Depression and Anxiety
Mental health conditions are among the most widespread health problems on the planet. In 2021, nearly 1 in 7 people worldwide, about 1.1 billion, were living with a mental disorder. Anxiety disorders affected 359 million people, including 72 million children and adolescents. Depression affected roughly 280 million people globally.
These aren’t simply “feeling stressed” or “being sad.” Depression involves persistent changes in mood, energy, sleep, appetite, and the ability to concentrate or find pleasure in things you used to enjoy. Anxiety disorders involve excessive worry or fear that interferes with daily functioning, sometimes accompanied by physical symptoms like a racing heart, muscle tension, or difficulty breathing. Both conditions are highly treatable with therapy, medication, or a combination, yet a large percentage of people with these disorders never receive care.
Alzheimer’s Disease and Dementia
Alzheimer’s disease is a progressive brain disease that destroys memory and thinking skills over time. It ranks among the top 10 causes of death globally, and its impact extends far beyond the person diagnosed, often requiring years of full-time caregiving from family members.
Early warning signs go beyond the occasional forgotten name.
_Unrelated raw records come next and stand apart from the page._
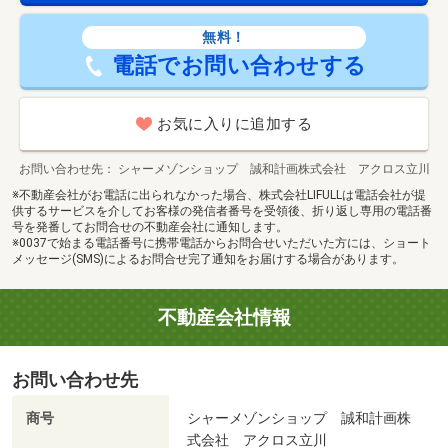
無料！
電話でお問い合わせする
お気に入りに追加する
お問い合わせ先
シャーメゾンショップ 誠和計画株式会社 アクロス立川
※不動産会社がお電話に出られなかった場合、株式会社LIFULLは電話会社が提
供するサービスを介してお客様の発信者番号を受領後、折り返し専用の電話番
号を発番してお問合せの不動産会社に通知します。
※0037で始まる電話番号に携帯電話からお問合せいただいた方には、ショート
メッセージ(SMS)によるお問合せ完了通知をお届けする場合があります。
不動産会社情報
お問い合わせ先
商号
シャーメゾンショップ 誠和計画株
式会社 アクロス立川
They include repeating questions or forgetting recently learned information, trouble handling money and paying bills, losing track of dates or locations, taking much longer to complete routine tasks, and poor judgment leading to unusual decisions. Mood and personality changes are also common, including increased anxiety, aggression, or a loss of motivation. These symptoms develop gradually, and the early stage, called mild cognitive impairment, can persist for years before progressing to full dementia.
Kidney Disease
Kidney disease is a top 10 cause of death worldwide, yet many people don’t realize they have it until significant damage has occurred. Your kidneys filter waste and excess fluid from your blood, and when they’re damaged, toxic byproducts accumulate throughout the body. This triggers a cascade of problems including inflammation, high blood pressure, and cardiovascular damage.
Diabetes and high blood pressure are the two most common causes of kidney disease. The connection runs both directions: kidney damage worsens blood pressure and blood sugar control, which in turn accelerates further kidney damage. This is why managing blood pressure and blood sugar early matters so much, not just for your heart, but for your kidneys as well.
Autoimmune Diseases
Autoimmune diseases occur when your immune system mistakenly attacks your own healthy tissues. There are more than 80 recognized types, including rheumatoid arthritis, lupus, multiple sclerosis, and type 1 diabetes. Women face up to four times the risk of developing an autoimmune disease compared to men. For certain conditions like lupus and Sjögren’s disease, the gender gap is even wider.
Rheumatoid arthritis tends to peak around age 55, while lupus often strikes women during their childbearing years. Symptoms vary widely depending on which tissues the immune system targets, but common threads include chronic fatigue, joint pain, inflammation, and symptoms that flare and recede unpredictably. Because autoimmune diseases can mimic other conditions and affect virtually any organ system, diagnosis often takes years.